The only good thing about interest rates going up is the “fence sitting” buyers jump in to the market.
Normally December and January are relatively slow months, but not this time. We are experiencing a high volume of borrowers wanting to buy now. Some of the buyers trying to qualify for a home loan are more challenged. Along with the lenders’ tightening standards, we in the lending industry are taking longer to figure out creative solutions to help more of your clients qualify. We are seeing more credit-challenged, budgetchallenged, employment-uncertaintychallenged and house-challenged borrowers.

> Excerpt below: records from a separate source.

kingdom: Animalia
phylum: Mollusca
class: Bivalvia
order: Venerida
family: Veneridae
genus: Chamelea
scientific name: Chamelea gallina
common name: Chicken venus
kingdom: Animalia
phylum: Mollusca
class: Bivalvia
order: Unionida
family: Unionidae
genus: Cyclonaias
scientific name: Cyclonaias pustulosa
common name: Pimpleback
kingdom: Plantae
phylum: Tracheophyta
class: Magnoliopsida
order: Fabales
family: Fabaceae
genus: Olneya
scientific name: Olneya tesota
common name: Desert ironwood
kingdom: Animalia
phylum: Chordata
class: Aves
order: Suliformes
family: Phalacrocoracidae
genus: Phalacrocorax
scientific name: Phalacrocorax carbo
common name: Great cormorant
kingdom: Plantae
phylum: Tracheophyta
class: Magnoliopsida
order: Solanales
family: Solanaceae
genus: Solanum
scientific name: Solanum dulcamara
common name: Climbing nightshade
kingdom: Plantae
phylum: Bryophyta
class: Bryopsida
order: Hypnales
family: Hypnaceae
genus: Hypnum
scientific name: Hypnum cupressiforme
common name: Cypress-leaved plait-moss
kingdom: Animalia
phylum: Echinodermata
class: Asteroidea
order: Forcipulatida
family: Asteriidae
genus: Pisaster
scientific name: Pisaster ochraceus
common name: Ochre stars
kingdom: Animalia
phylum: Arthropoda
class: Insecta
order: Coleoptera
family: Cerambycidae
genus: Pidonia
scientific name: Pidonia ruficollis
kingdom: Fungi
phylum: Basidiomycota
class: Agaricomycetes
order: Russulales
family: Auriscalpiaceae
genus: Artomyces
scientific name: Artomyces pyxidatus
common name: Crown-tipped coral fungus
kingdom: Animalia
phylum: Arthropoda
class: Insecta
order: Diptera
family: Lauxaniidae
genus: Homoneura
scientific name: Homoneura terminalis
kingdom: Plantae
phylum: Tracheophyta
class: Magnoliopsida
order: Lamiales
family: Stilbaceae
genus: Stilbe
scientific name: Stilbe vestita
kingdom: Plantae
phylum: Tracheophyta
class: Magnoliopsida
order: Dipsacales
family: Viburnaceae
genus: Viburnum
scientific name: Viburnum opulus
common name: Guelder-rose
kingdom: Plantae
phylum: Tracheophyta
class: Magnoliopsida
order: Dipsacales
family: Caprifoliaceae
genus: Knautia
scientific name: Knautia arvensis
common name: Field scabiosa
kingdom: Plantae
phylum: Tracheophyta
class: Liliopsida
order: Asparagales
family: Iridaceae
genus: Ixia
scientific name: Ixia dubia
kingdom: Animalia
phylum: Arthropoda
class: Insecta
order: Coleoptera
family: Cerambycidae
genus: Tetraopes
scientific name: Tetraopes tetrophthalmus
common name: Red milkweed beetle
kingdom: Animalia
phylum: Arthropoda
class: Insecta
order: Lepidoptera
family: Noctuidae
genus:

This is the time your mortgage professional needs to know how loans were structured back in the early 1990’s.
Almost every loan will need full documentation of the following: three months of bank statements (underwriters are scrutinizing the bank statements for overdrafts and unusual deposits), explanation letters for credit (especially all inquiries), job status (state employees need a supervisor to write a letter to address the borrowers’ furlough impact now and in the foreseeable future), motivation to buy (they are not just buying a home for a displaced family member who lost their home in foreclosure) plus other scenarios that defy the imagination some days.
At the time of this writing, HUD/FHA had not issued an extension for the “less than 90-day flip rule.” My sources inform me that HUD is working on it (not sure what “it” is going to look like when it comes out). We have seen a majority of the lenders that offer the program retract from offering the program for flips where the seller re-sells for greater than 20% over their purchase price.